The interesting distinction: the traditional pelvic floor training group showed greater pelvic floor muscle activation on electromyography, while the Pilates group showed greater improvement in deep abdominal muscle strength. This suggests Pilates addresses incontinence through a broader stabilization strategy rather than isolating the pelvic floor alone, which may be more practical for people who struggle with traditional kegel exercises.
Balance and Fall Prevention
Balance declines with age, and that decline predicts falls. On the Berg Balance Scale, the standard clinical tool for assessing fall risk, a score below 45 indicates increased fall risk, and a score below 40 is associated with near-certain fall risk. A meaningful improvement requires a gain of 4 to 7 points depending on where you start.
Pilates challenges balance constantly. Standing exercises on unstable surfaces, single-leg work, and movements that shift your center of gravity all force the small stabilizing muscles in your ankles, hips, and trunk to react quickly. For older adults, this type of training is directly relevant to preventing the sideways stumbles and recovery steps that determine whether a trip becomes a fall.
Bone Density
The evidence here is real but modest. A systematic review and meta-analysis published in PLOS ONE found that Pilates produced a small positive effect on bone mineral density, with a pooled effect size of 0.14 in pre-to-post comparisons. That’s enough to suggest Pilates helps maintain bone density rather than dramatically build it. For postmenopausal women concerned about osteoporosis, Pilates is a useful complement to weight-bearing exercise like walking or resistance training, but it’s not a standalone bone-building solution. Its real value for this population is the combination of bone maintenance with balance training and fall prevention, since avoiding falls matters as much as having stronger bones.
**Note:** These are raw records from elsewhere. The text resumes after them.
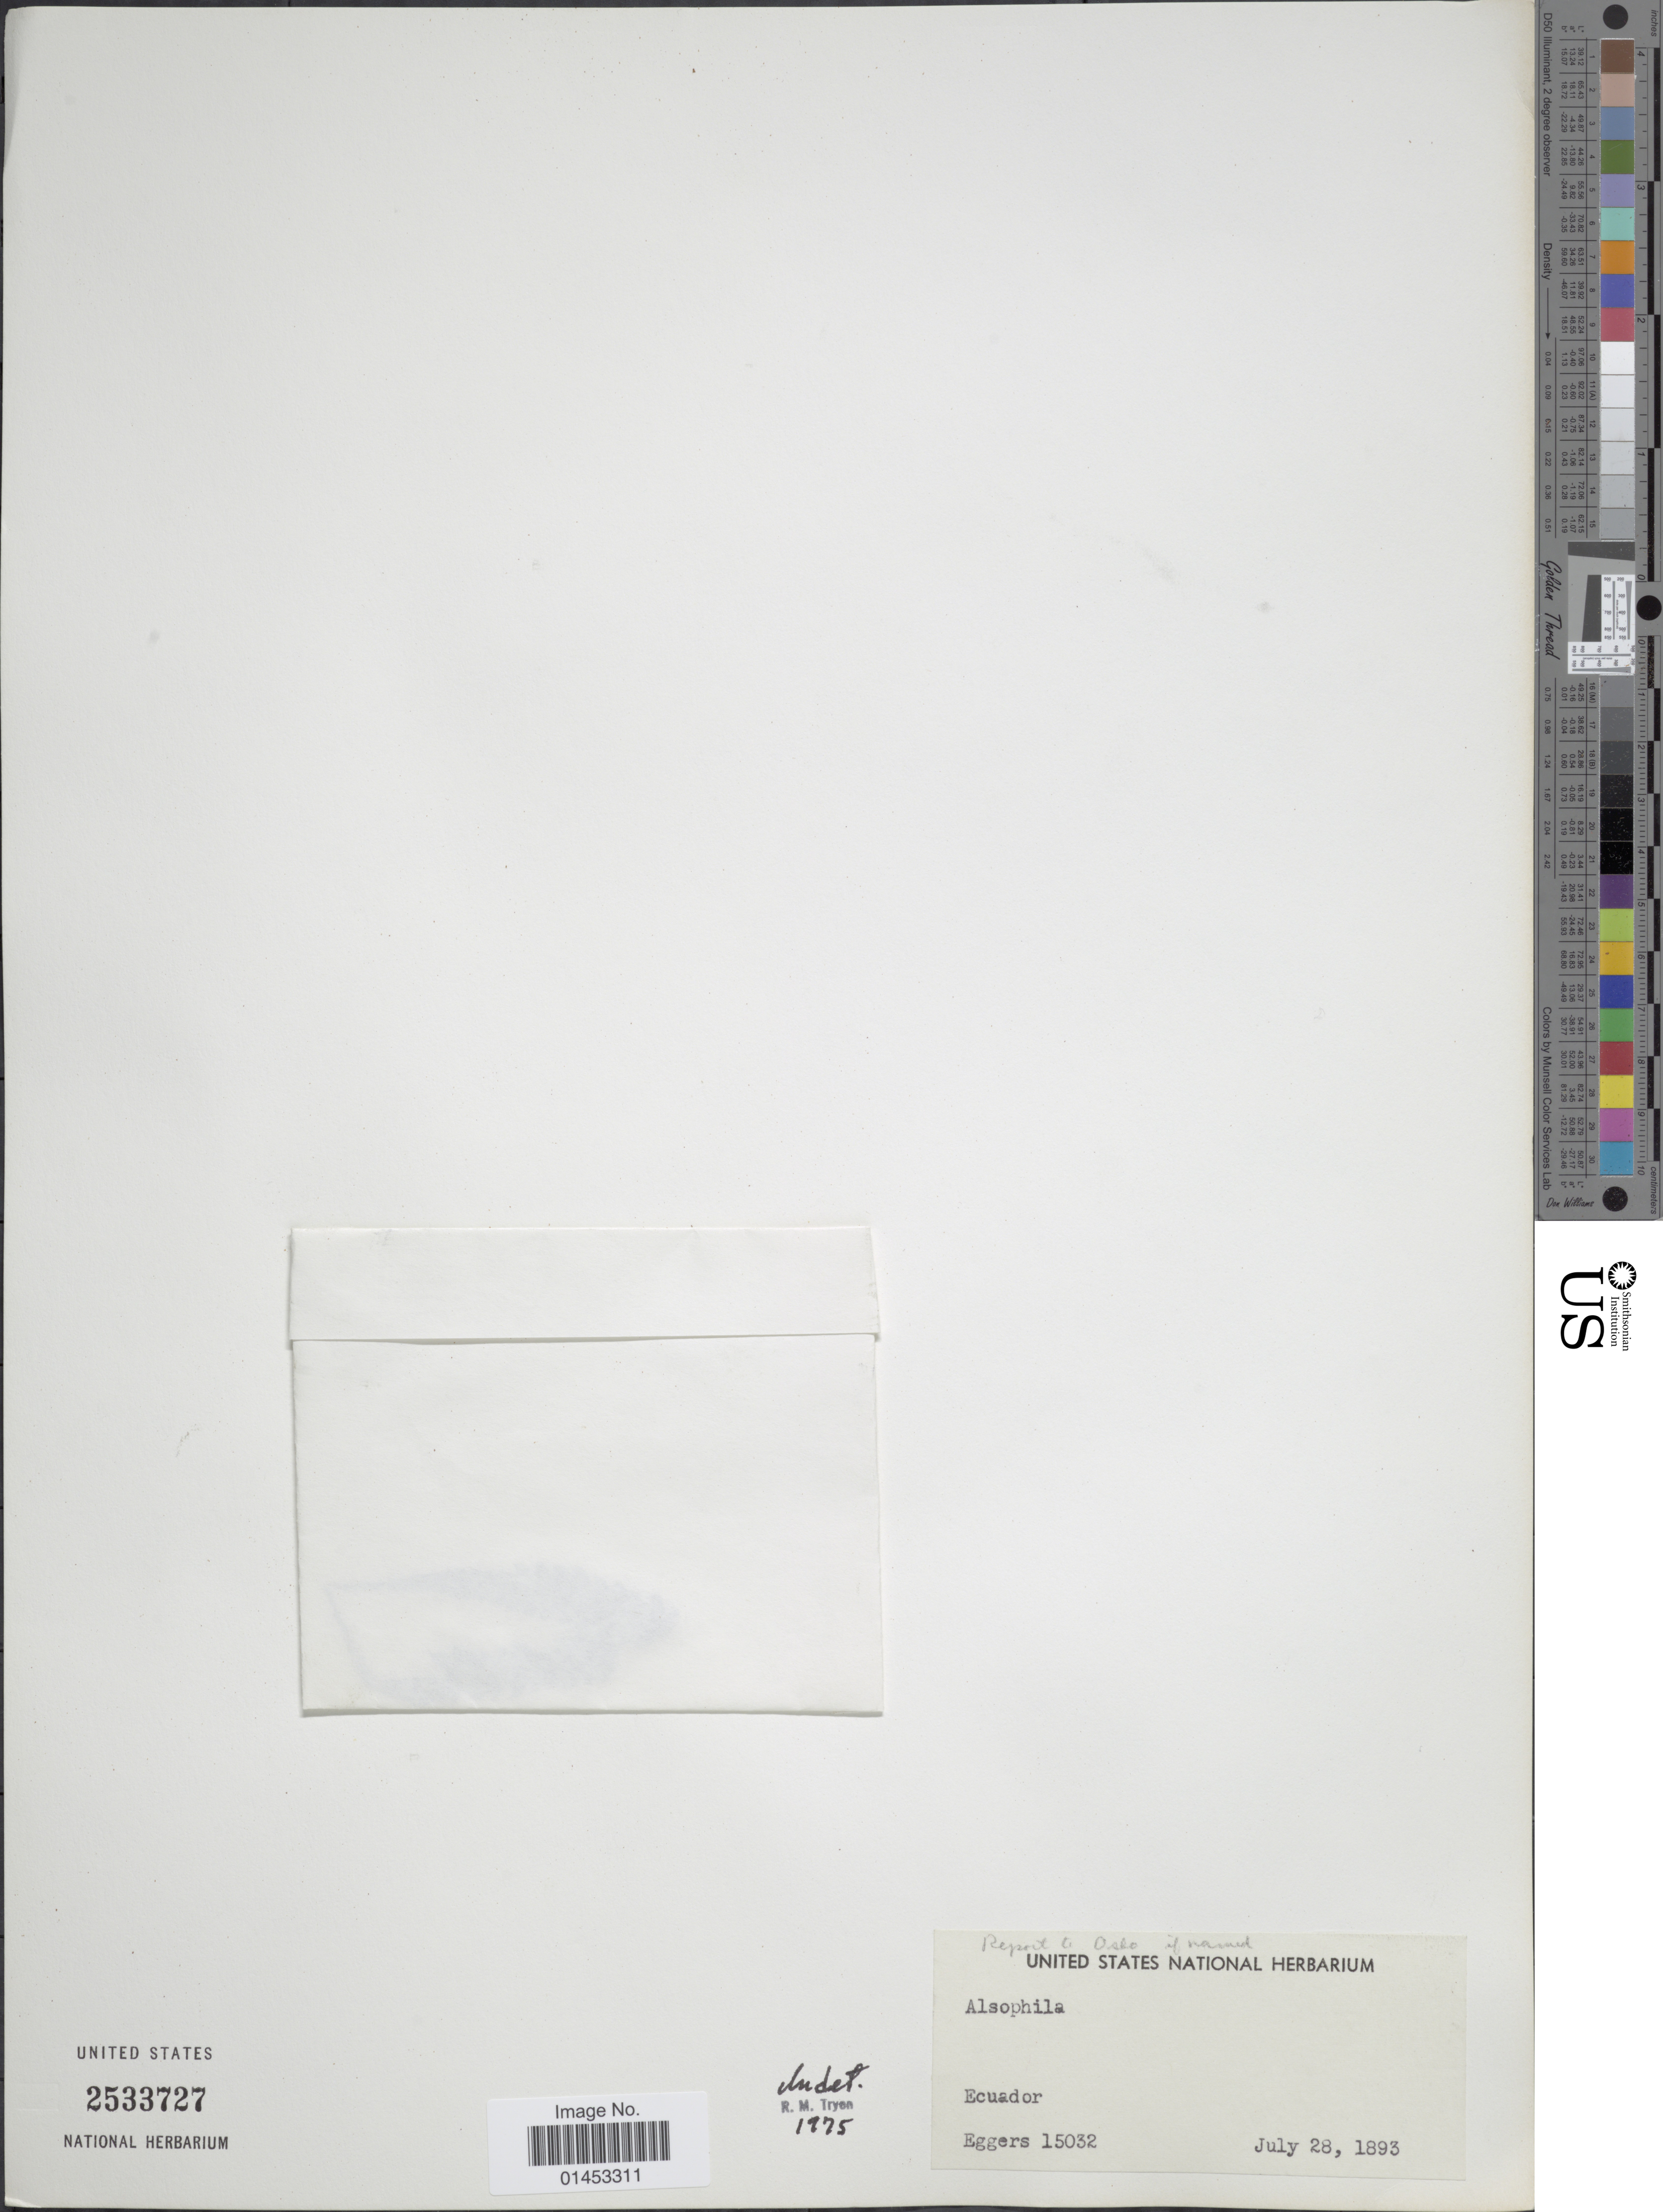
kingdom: Plantae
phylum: Tracheophyta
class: Polypodiopsida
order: Cyatheales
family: Cyatheaceae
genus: Cyathea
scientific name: Cyathea sp.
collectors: -. Eggers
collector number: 15032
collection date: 1893-07-28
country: Ecuador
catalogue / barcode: US 2533727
Body Composition and Calorie Burn
Pilates isn’t a high-calorie-burning workout, but it’s not negligible either. A mat Pilates session burns roughly 175 to 350 calories per hour depending on your fitness level and the intensity of the class. Reformer Pilates, which uses spring-loaded resistance, burns 250 to 450 calories per hour. For comparison, a moderate-pace walk burns about 250 calories per hour for most people.
Where Pilates contributes more meaningfully to body composition is through lean muscle development. Building muscle raises your resting metabolic rate, so you burn slightly more calories throughout the day. The visible toning that people associate with Pilates, particularly through the midsection, arms, and thighs, comes from this muscle development combined with the postural changes that make you carry yourself differently.
How Often You Need to Practice
For strength and visible muscle tone, three to four sessions per week is the effective range, with most people noticing changes around six to eight weeks of consistent practice. For flexibility or pain management goals, more frequent practice (five to six times per week) can be beneficial, though these sessions can be shorter. Two sessions per week is the minimum that clinical trials typically use to produce measurable outcomes, so if you’re doing less than that, progress will be slow.
Beginners benefit from starting with two to three sessions per week to allow recovery and learn proper form. The deep stabilizing muscles Pilates targets fatigue differently than the larger muscles you’d use in weightlifting, so the soreness pattern may surprise you. It tends to show up in your lower abs, inner thighs, and the small muscles along your spine rather than the obvious muscle groups.